County Pulls Plug on Montecito Planning Commission’s Miramar Recommendations

Caruso’s Project Now Goes Straight to Santa Barbara County Planning Commission

A rendering of the Miramar's proposed retail and apartment additions as seen from the corner of Eucalyptus and South Jameson Lanes | Credit: Courtesy

Wed Oct 23, 2024 | 02:21pm

This article was underwritten in part by the Mickey Flacks Journalism Fund for Social Justice, a proud, innovative supporter of local news. To make a contribution go to sbcan.org/journalism_fund.


The Montecito Planning Commission won’t be able to weigh in on the Rosewood Miramar expansion project after all; its Friday hearing on October 18 ended abruptly for lack of a quorum. The county has said it has no plans to reschedule it. 

The project, which has elicited much community debate, includes 26 affordable housing units for the resort’s workforce, plus 13 retail spaces and eight market-rate apartments on the parking lot near All Saints-by-the-Sea Episcopal Church. 

Why the Hearing Ended

Just before the lunch recess, Miramar owner Rick Caruso’s senior vice president, Chris Robertson, said that an 18-page letter written by Montecito lawyer Philip Dracht, a well-known critic of the project, had been sent to county planning by commissioner Sandy Stahl. Robertson said this called into question the commission’s impartiality. “Why was it not disclosed during public comment?” Robertson asked.

When the meeting resumed after the lunch recess, Stahl announced she was recusing herself, which left the commission without the quorum needed to vote. The meeting was adjourned. 

Stahl told the Independent that the county’s counsel and planning department had called her to a meeting during the lunch break, where she got word that the development team was going to insist she recuse herself. 

Generally, to have a voting quorum, the commission needed three voting members in the same room, with exceptions for emergency events. Commission Chair Marshall Miller had recused himself at the meeting’s start, citing a conflict of interest, and another commissioner, Bob Kupiec, was attending remotely for a personal reason. After Stahl’s recusal, the commission no longer had the quorum necessary to vote. 

The Question Document 

County supervising planner Joseph Dargel said that planner Willow Brown received the 18-page letter two days before the meeting. He said Stahl never claimed she was the author of this document, which included a long list of questions for county staff and the development team. Dargel said that Brown forwarded the letter to the development team, who checked the metadata to see the author. 

In a written statement on Friday, Caruso said integrity was a core value for him and his company. “After two decades in this community, it is deeply disappointing to see these events unfold. We have worked incredibly hard to meet the needs of the Montecito community and to do right by our employees,” he wrote. 

In an interview with the Independent, Stahl said that she wasn’t trying to keep who authored the document a secret, and that when she became a commissioner, she was told to direct questions to the county planner assigned to the project. She said she didn’t have the chance to read the letter thoroughly before sending it because she was also reviewing another large project at the Biltmore.

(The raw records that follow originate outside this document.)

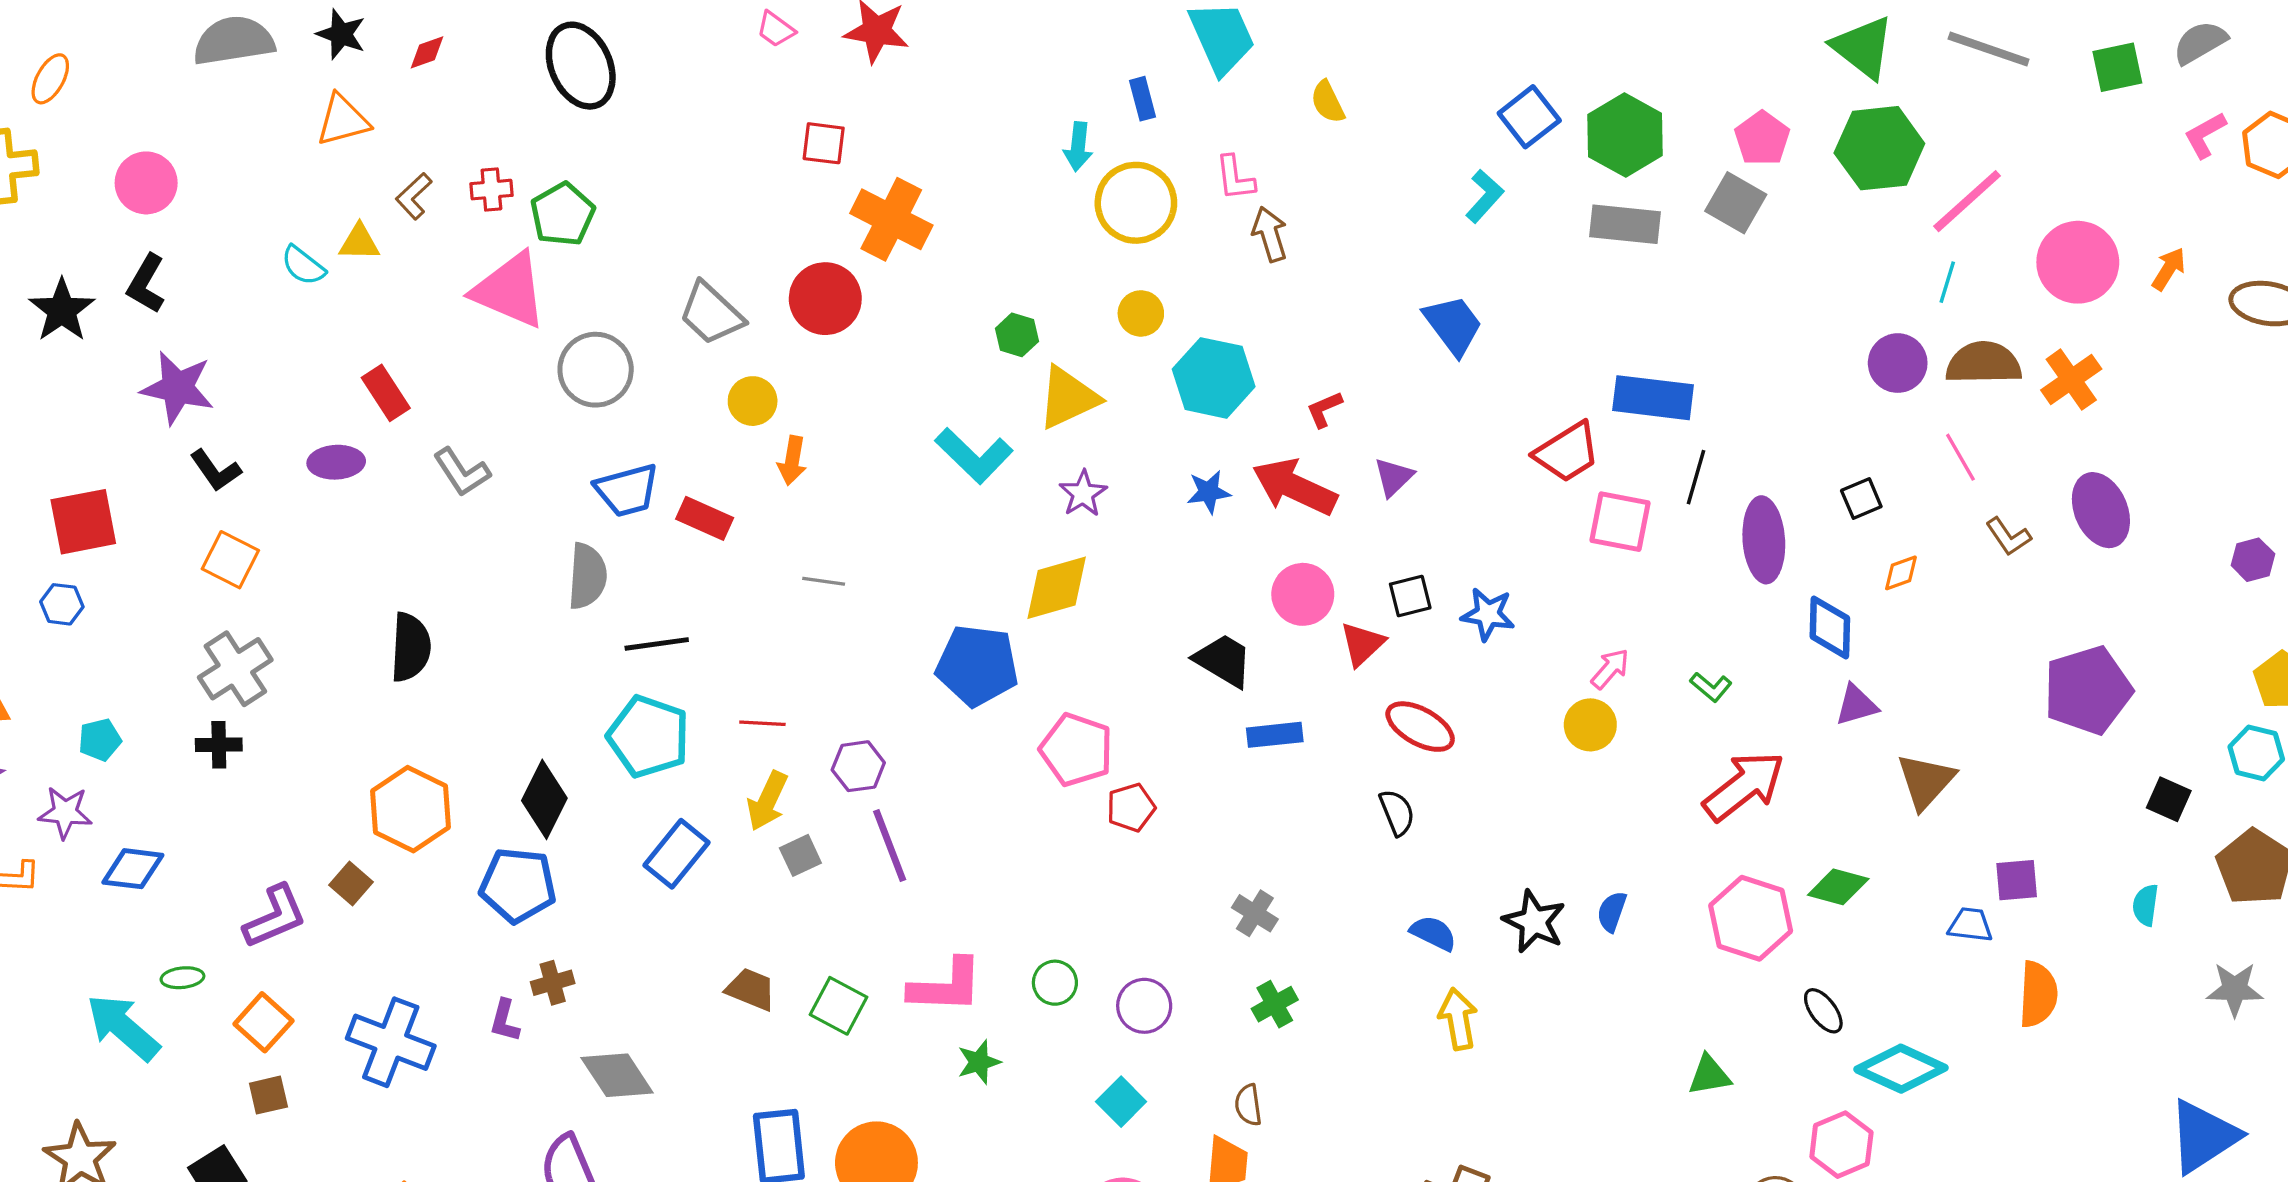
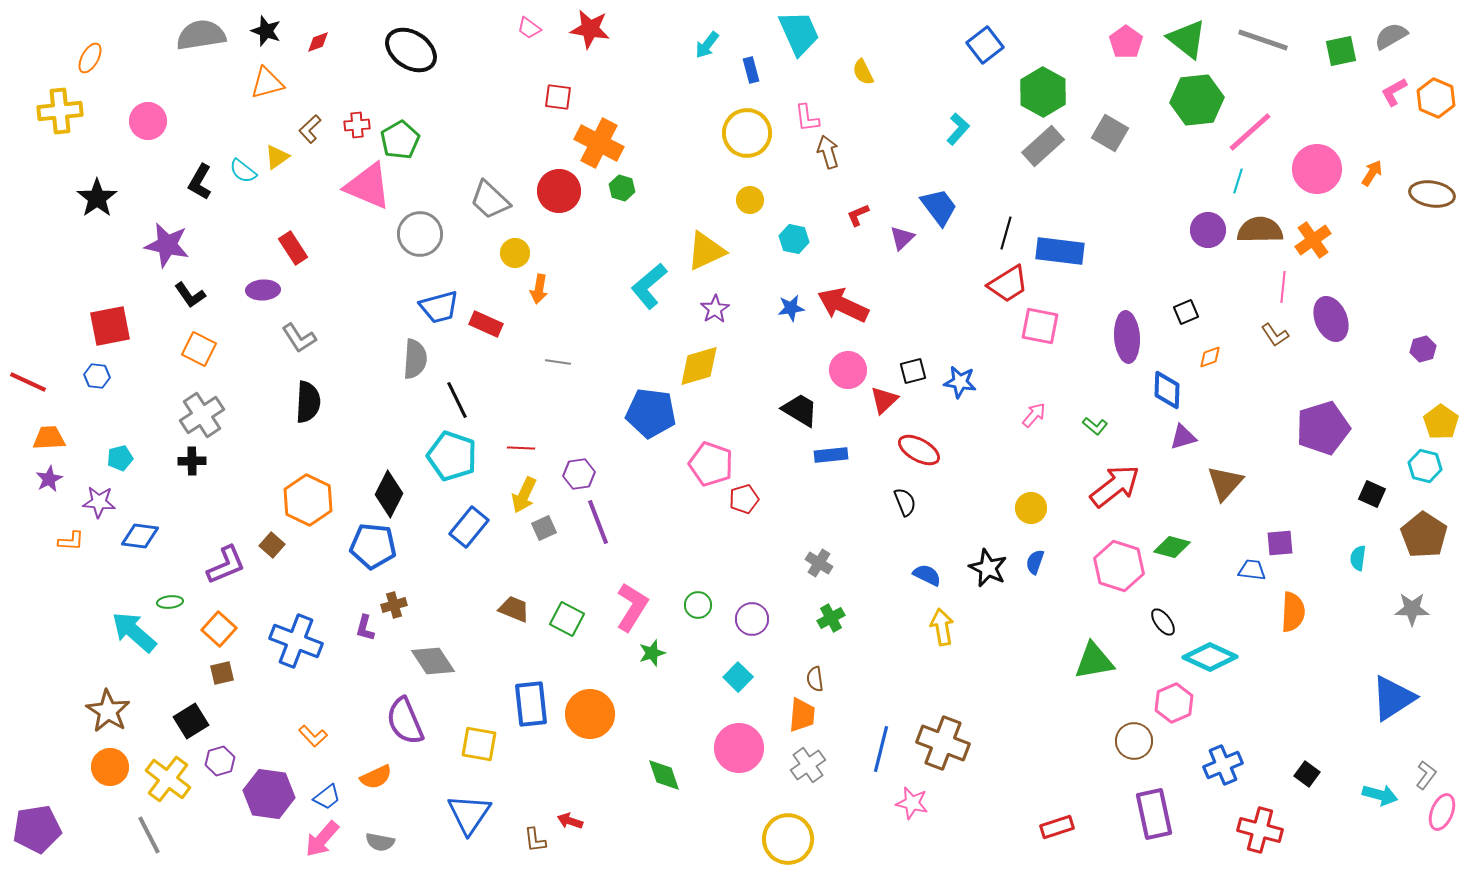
black ellipse: (581, 66) -> (411, 50), turned -33
blue square: (1529, 117) -> (985, 45), moved
pink pentagon: (1762, 138) -> (1126, 42), moved
cyan arrow: (1078, 147) -> (707, 45), moved, turned 32
gray rectangle: (1625, 224) -> (1043, 146), turned -48
yellow triangle: (359, 242) -> (277, 157), turned -36
black L-shape: (146, 284) -> (200, 182), moved
green hexagon: (1017, 335) -> (622, 188), moved
cyan hexagon: (1214, 378) -> (794, 239), size x0.6
red L-shape: (1324, 409) -> (858, 215), moved
cyan L-shape: (974, 456) -> (649, 286), turned 96
pink line: (1960, 457) -> (1283, 287), moved, turned 36
gray L-shape: (462, 472) -> (299, 338), moved
purple triangle: (1394, 477) -> (902, 238), moved
black line: (1696, 477) -> (1006, 233), moved
black line: (657, 644) -> (457, 400), turned 72
yellow circle: (1590, 725) -> (1031, 508), moved
pink L-shape: (946, 986) -> (632, 607), turned -60
green triangle: (1709, 1075) -> (1094, 661), size x1.5

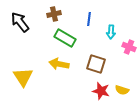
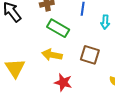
red star: (101, 91) -> (63, 82), moved

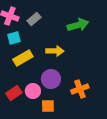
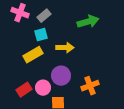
cyan square: (14, 38) -> (41, 35), moved

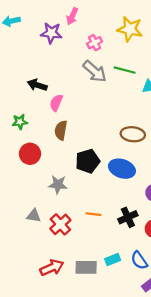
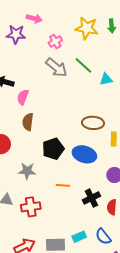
pink arrow: (72, 16) -> (34, 18), turned -98
green line: (125, 70) -> (83, 65), turned 30
orange line: (94, 214) -> (63, 185), moved
red cross: (60, 224) -> (31, 207), turned 36

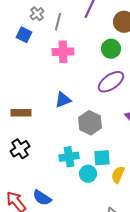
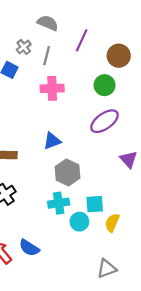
gray hexagon: (90, 123) -> (67, 172), moved

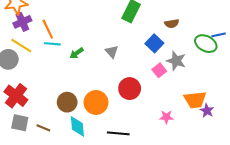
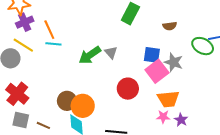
blue square: (154, 43) -> (152, 55), moved, turned -36
green arrow: (77, 53) -> (90, 55), moved, size x1.6
pink square: (159, 70) -> (157, 71), size x1.6
orange trapezoid: (195, 100) -> (168, 99), moved
orange circle: (96, 102) -> (83, 106), moved
purple star: (207, 111) -> (181, 120), moved

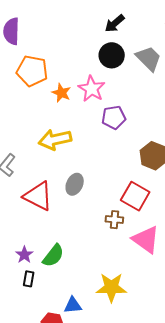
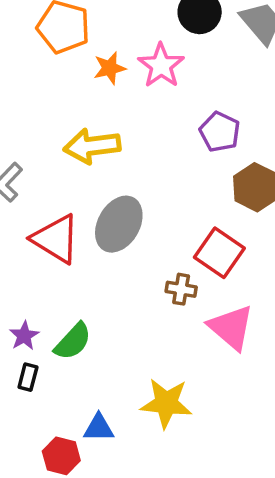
orange star: (61, 93) -> (110, 68), turned 30
purple pentagon: (114, 117) -> (220, 132), moved, turned 30
gray ellipse: (75, 184) -> (119, 224), size x1.5

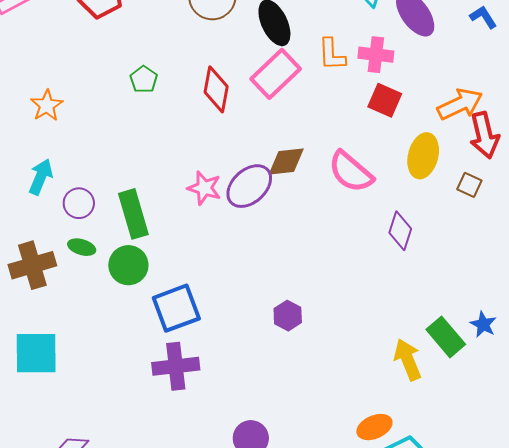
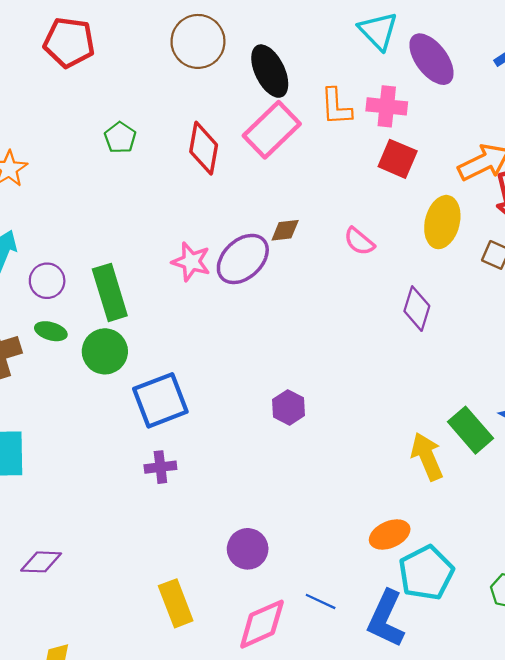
brown diamond: (286, 161) -> (285, 230), size x0.7
pink semicircle: (351, 172) -> (359, 241), size x0.6
purple cross: (176, 366) -> (160, 467), size x0.6

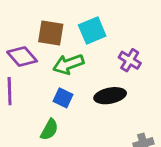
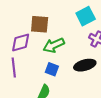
cyan square: (92, 30) -> (86, 16), moved
purple diamond: (22, 57) -> (21, 42), turned -60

Stahl said she had never met Dracht personally. “Until Friday, I didn’t even know what he looked like,” she said. 

Stahl said she had spoken to him on the phone ahead of the meeting, where he introduced himself as a neighbor. During ex-parte communication, Stahl said that she had met with neighbors in the area, but she did not explicitly mention Dracht. 

Dracht identified himself as a neighbor of the Miramar and a parishioner at All Saints, working on a team there regarding the project, but that these were his own questions, not affiliated with the church. He said he does not represent All Saints in a legal capacity. 



Commissioners’ Questions on the Project

“The focus has become the process and the questions,” Stahl said, “instead of the answers. And that’s really a shame.” 

She said it is important to know whether the county has a complete safety plan that considers the multiple major projects proposed in Montecito. 

The Miramar expansion project is just one of a number of projects seeking approval, including Biltmore Hotel renovations and renovating part of the Music Academy of the West, all below the 101. 

“Nobody is presenting a comprehensive look at how that whole area is going to function on a daily basis or in an emergency,” she said. 

At the meeting, the county said that it is working to finish evacuation modeling for the area, but is not yet complete.

 What’s Next 

Because this affordable housing project falls under SB 330, also called the Housing Crisis Act of 2019, agencies have only five hearings to come to a decision, including appeals. Presently, the project has had two hearings: the county’s on October 9 and Montecito’s on October 18. The project’s next hearing is before the county’s planning commission on November 1, where commissioners will vote whether to approve it or not.